• [Work order a]:
Copy the listing word for word, from its first line up to and including the line that contains "aan de Vrouwjuttenhof.", and omit the pictures from your copy.
Excerpted passage START
The Delaware carve-out applies to actions "based upon the statutory or common law of the State in which the issuer is incorporated". 15 U.S.C. § 77p(d)(1). RTI was incorporated in Delaware. Complaint ¶ 13. Accordingly, Plaintiff argues that counts one, five, and six are not precluded by SLUSA. However, Defendants point out that Plaintiffs have not sued them under Delaware law. "A plaintiff suing in a California court bears the burden of "invok[ing] the law of a jurisdiction other than California," Madden, 576 F.3d at 972 (citing Zinser v. Accufix Research Inst., Inc., 253 F.3d 1180, 1187 (9th Cir. 2001), amended by 273 F.3d 1266 (9th Cir. 2001)). "[C]laims are not `based on' the law of a state when they do not refer to or rely on that state's common or statutory law". Id. The factual allegations of the complaint mention California at length and Delaware somewhat in passing. See, e.g., Complaint ¶ 41 (alleging that "RTI has virtually no business connection with Delaware" in the claim under Cal. Corp. Code § 2115). Though the complaint does refer to both RTI and Thermage as Delaware corporations, it does not specifically refer to or involve Delaware law at any point, and it does reference California law specifically. At least as to the conspiracy count, Plaintiffs have not met their burden, and the claim will be dismissed as precluded by SLUSA.
Excerpted passage END
Data records START
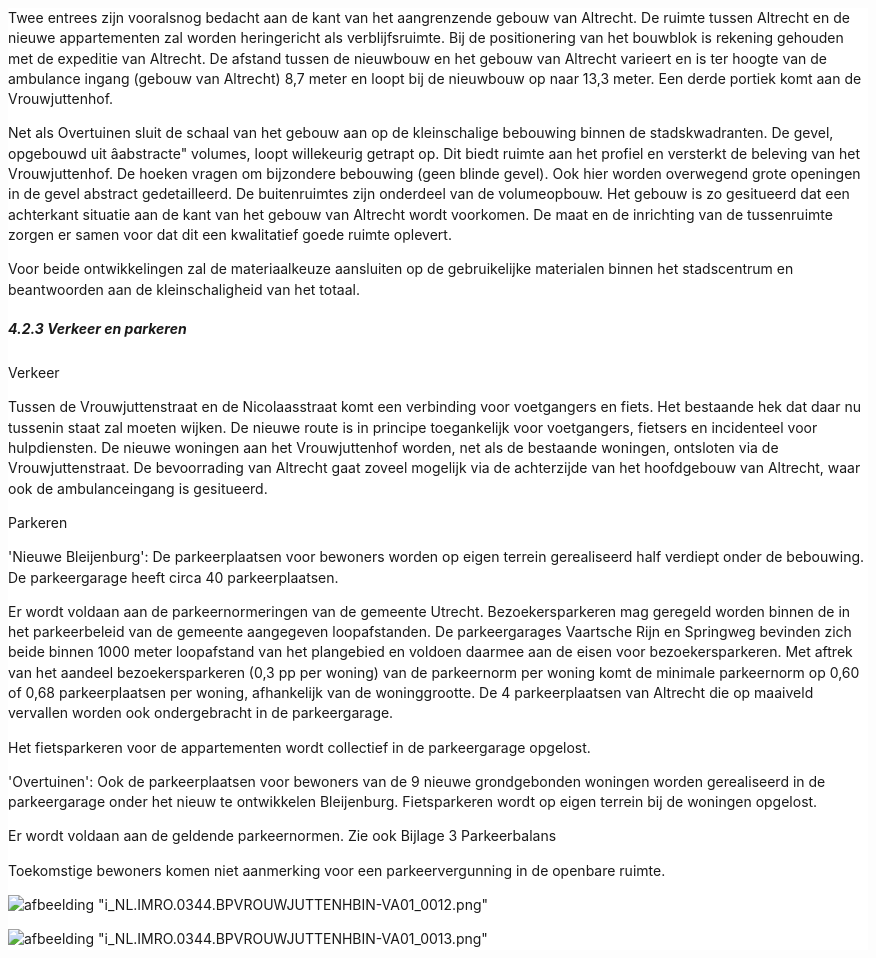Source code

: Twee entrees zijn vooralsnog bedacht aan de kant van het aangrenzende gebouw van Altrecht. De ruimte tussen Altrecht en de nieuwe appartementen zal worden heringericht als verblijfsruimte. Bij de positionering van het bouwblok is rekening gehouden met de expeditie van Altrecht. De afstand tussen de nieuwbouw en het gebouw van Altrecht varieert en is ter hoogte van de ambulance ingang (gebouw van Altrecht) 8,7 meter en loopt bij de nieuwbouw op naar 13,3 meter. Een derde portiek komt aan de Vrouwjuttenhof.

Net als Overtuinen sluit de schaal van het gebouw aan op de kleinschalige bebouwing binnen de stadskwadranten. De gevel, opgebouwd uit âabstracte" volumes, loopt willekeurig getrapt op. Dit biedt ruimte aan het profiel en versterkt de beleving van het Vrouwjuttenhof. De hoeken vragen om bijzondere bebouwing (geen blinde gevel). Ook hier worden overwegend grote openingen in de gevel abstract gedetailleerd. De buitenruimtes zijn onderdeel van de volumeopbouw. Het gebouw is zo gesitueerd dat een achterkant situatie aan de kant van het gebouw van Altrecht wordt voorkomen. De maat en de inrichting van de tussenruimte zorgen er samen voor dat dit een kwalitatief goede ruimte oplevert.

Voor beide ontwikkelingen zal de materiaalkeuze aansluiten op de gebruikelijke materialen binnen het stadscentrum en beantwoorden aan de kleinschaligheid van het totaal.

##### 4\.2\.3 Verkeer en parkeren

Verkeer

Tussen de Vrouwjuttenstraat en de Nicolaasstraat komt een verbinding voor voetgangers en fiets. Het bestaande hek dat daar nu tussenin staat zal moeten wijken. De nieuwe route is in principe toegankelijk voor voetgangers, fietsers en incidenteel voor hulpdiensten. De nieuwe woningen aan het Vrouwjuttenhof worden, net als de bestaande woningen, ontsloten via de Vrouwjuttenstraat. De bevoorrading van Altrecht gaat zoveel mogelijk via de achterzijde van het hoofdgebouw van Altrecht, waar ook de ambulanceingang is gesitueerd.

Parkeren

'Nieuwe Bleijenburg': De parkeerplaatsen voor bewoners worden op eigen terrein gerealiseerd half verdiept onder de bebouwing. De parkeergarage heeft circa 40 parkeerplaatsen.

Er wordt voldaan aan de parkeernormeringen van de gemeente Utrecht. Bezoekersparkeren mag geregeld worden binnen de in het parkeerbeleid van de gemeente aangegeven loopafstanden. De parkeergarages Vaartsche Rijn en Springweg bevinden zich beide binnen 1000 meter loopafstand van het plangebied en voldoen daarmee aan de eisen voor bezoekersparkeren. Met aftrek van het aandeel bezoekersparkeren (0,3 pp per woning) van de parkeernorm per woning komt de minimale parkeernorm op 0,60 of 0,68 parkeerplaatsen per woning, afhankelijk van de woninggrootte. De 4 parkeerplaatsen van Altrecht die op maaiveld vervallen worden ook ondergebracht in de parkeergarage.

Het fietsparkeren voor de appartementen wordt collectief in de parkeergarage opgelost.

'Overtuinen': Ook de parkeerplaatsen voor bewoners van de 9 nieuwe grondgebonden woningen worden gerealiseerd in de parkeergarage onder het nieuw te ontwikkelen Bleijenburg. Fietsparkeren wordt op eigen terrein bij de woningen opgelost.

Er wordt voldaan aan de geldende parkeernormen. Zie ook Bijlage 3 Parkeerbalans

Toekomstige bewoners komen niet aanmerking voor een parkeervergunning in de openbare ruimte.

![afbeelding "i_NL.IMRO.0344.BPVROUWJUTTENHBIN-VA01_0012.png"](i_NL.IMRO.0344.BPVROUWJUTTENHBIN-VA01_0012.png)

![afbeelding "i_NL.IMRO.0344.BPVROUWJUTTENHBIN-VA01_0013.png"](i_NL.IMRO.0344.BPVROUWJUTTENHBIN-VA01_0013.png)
Data records END
• [Work order b]:
Write the next part of the passage on whether the securities claims are precluded, starting after its final sentence.

• [Response area a]:
Source code

: Twee entrees zijn vooralsnog bedacht aan de kant van het aangrenzende gebouw van Altrecht. De ruimte tussen Altrecht en de nieuwe appartementen zal worden heringericht als verblijfsruimte. Bij de positionering van het bouwblok is rekening gehouden met de expeditie van Altrecht. De afstand tussen de nieuwbouw en het gebouw van Altrecht varieert en is ter hoogte van de ambulance ingang (gebouw van Altrecht) 8,7 meter en loopt bij de nieuwbouw op naar 13,3 meter. Een derde portiek komt aan de Vrouwjuttenhof.

• [Response area b]:
Plaintiffs nonetheless argue that their reference to the "entire fairness" standard in count five implicitly references Delaware state law regarding fiduciary duties. Defendants point out that several other states, including California, have adopted constructs that are very similar to "entire fairness", citing to Belcher v. Birmingham Trust Nat'l Bank, 348 F. Supp. 61, 107 (D. Ala. 1968) (citing to Geddes v. Anaconda Copper Mining Co., 254 U.S. 590, 599 (1921) for the proposition of "entire fairness"), Lippman v. Shaffer, 836 N.Y.S.2d 766, 772 (citing to both New York and Delaware law for support of the "entire fairness" standard), Johnson v. Witkowski, 573 N.E.2d 513, 521 (Mass. App. Ct. 1991) (applying the "entire fairness" standard as a concept of Massachusetts law), and Heckmann v. Ahmanson, 168 Cal. App. 3d 119, 128 (Cal. App. 2d Dist. 1985) (citing to a "good faith" and "inherent fairness" standard under California law). They contend that the Court should not infer that Plaintiffs intended to sue under Delaware law merely because their complaint uses the term "entire fairness".

Plaintiffs argue that, because Heckmann did not refer to "entire fairness" in its analysis of California's similar common law scheme, there is a meaningful distinction between "entire fairness" and "inherent fairness". A more recent appellate decision demonstrates that California courts are at least familiar with the concept of "entire fairness" as it relates to Delaware law. See Interactive Multimedia Artists v. Superior Court, 62 Cal. App. 4th 1546, 1552 (Cal. App. 2d Dist. 1998). California's own "inherent fairness" standard appears to be well established. See In re Real Estate Assocs. P'ship Litig., 223 F. Supp. 2d 1109, 1137 (C.D. Cal. 2002) (discussing California's "inherent fairness doctrine").

Despite the complexity added by SLUSA, in the context of a motion under Fed.R.Civ.P. 12(b)(6), the Court still must view the complaint in the light most favorable to the plaintiff. Because California courts consistently have used the term "inherent fairness" and have tended to view "entire fairness" as a construct of Delaware law, it is not unreasonable to infer that Plaintiffs intended to sue for breach of fiduciary duty under Delaware common law. Accordingly, the Court concludes that counts one and five are covered by the Delaware carve-out and not precluded by SLUSA. That said, if Plaintiffs choose to amend their other claims, they should state explicitly the law upon which they rely.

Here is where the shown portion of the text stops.